Why no challenge to 9/11 cell phone story?

Why not?

Wouldn’t have felt the need to point it out again if ElvisL1ves hadn’t made it sound like his post was the definitive answer to the question.

:dubious:

His reply in no way erases the existance of the post before it. Weird.

The post before it says that most of the calls were made from sat phones, that a few were made from cell phones, and that the details of length of cell phone calls, etc. were probably a little misremembered by the families of the passengers.

His post says “Because they were made from sat phones”. No mention of other calls being made from cell phones, or anything, only the definitive statement that the cell phone calls were actually made from sat phones.

My post points out, because it’s not clear that he understands this, that not all of the calls were made from sat phones. He made his post nearly 45 minutes after the post before him; seemed to me it needed to be pointed out to him that not all the calls were made from sat phones.

No, I won’t tell you what you want to hear. :stuck_out_tongue:

People say alot of things when there is much emotion involved. I watched a sneak-peak to A&E’s reenactment of the Flight 93 drama, and they have a call being made from the on-board sat phone (that you pick up off the backs of the seats in front of you on long flights).

Without that explanation, I’ve never tried a cell phone on a plane, but it does seem unlikely that an normal analogue phone would actually work.

[Slight Hijack] IF anyone can find actual video or pictures of the plane approaching the pentagon, I would be much appreciative. I’ve only seen after-explosion images released of the pentagon.[/slight hijack]

Why?

Because you’d need a REALLY long wire.

Hadn’t thought of that. We need a kicking-yourself smilie

I admit it, I’m a bad person, and I don’t always remember to turn off my cell phone on flights. I usually remember mid-flight or sometime shortly after takeoff, so when turning it off, I’ve had occasion to see my phone powered on at various altitudes and conditions.

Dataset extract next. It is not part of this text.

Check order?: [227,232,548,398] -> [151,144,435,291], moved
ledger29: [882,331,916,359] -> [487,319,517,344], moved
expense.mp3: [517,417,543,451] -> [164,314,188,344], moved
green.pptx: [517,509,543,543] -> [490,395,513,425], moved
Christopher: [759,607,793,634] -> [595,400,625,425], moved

I have never seen the phone pick up a tower of any sort above 10000 feet or so. Even above big cities. This as been the case with my current GSM carrier and my old CDMA one.

One big hurdle for high-altitude reception is that cell towers use fairly directional antenna arrays, so that they can tailor their coverage to the geography and population distribution of an area. In most places, especially those with varied terrain and spotty population, cell towers are transmitting a decidedly non-uniform coverage pattern.

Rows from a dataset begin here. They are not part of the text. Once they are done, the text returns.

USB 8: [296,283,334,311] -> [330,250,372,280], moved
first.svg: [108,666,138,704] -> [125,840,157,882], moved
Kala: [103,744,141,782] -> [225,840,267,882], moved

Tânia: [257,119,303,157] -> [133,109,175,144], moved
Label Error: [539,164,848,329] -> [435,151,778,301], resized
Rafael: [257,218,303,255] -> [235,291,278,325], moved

The upshot of this directional behavior is that the towers are also made to broadcast generally downward, almost like a street lamp. Transmission and reception is maximized for areas at or below the level of the tower, and only a much weaker signal will exist in the half-space above the antenna array (this is due to the minor lobes resulting from the directionality). That’s not to say there’s no signal above; but the cell phone companies do try to maximize reception for us ground dwellers. They don’t tend to waste signal by beaming it toward the sky any more than they have to.

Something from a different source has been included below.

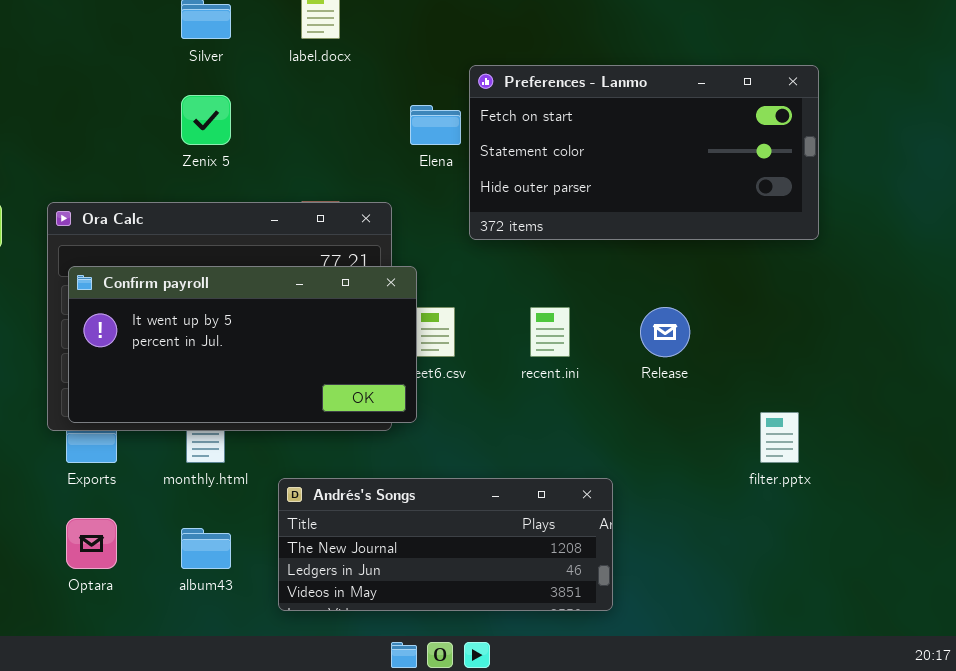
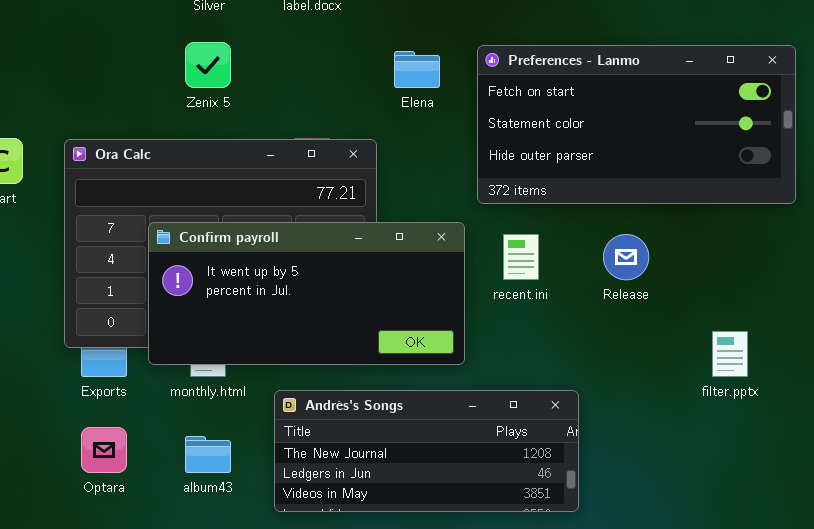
Preferences - Lanmo: [469,65,819,240] -> [477,45,796,204], moved
Confirm payroll: [68,266,417,423] -> [148,222,465,365], moved

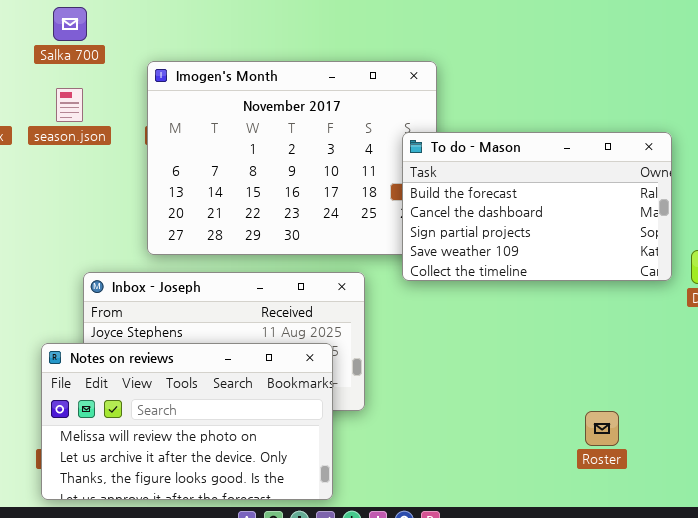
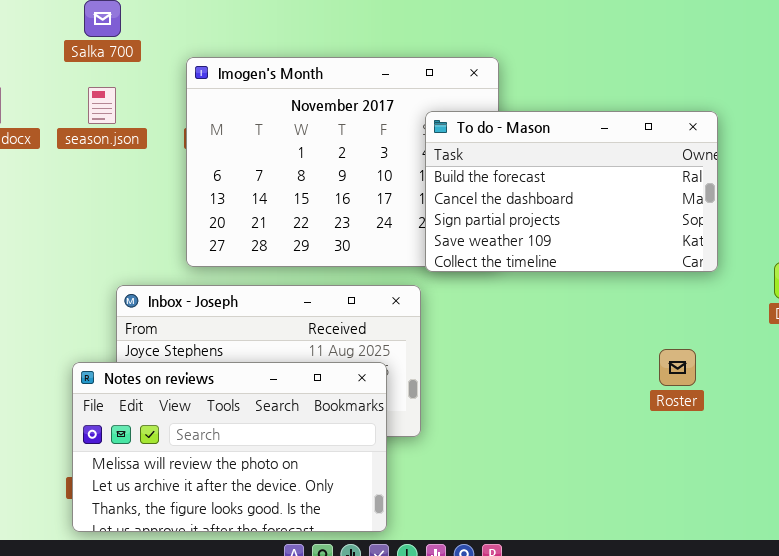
To do - Mason: [402,132,672,281] -> [425,111,718,272], moved
Roster: [585,411,619,446] -> [659,349,696,386], moved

Yeah…the above says a lot. Don’t forget, they were flying over NYC, for goodness sake! The closest cell tower was probably atop the WTC!

Clarification: While the PA story might have first come to the minds of many who replied, there were also stories from NY of loved ones receiving “good bye” phone calls. The OP didn’t say which stories s/he didn’t believe… - Jinx

As for the length of the cellphone calls, that should be easy to check, just from reading the bill received by the family.

Oh, no doubt - records can be checked… But we are only privy to the information about cell calls from news reports and from loved ones re-telling the story. Conspiracy nuts then use these examples to explain how unlikely it all was: All those calls, all those lengthy convos, etc…‘that can’t happen’, they’ll say.

Right now, I don’t know how many celll phone calls were placed, at what altitudes, at what success rate, and at what length per call. Given the number of people who likely tried, and the various altitudes of the various planes at various time/locations, I expect a handful got through, and I suspect we heard about them.

I also know that some lengthy calls were not on cell phones, but on airphones on the plane. At least one call was from an attendant to the airline’s offices, and Beamer’s was an airphone call to Verizon staff.

You mean a normal, 2001-vintage digital cell phone? I’m not sure who was able to get through, but I would suspect that CDMA users would be more likely because of its ability to do a soft handover, simultaneously using more than one base station. But that’s a wild guess.

Conspiracy-minded folks have been asking for these for a long time. Apparently there was a gas station security camera which caught images of the airliner, but the tape was confiscated and images have not been released. The only released images we have are from a security camera at a Pentagon parking lot gate, in which you have to use your imagination to make out an airliner pre-crash. I have no doubts at all that it was really the airliner in question, but I would like to see the government release whatever images they have.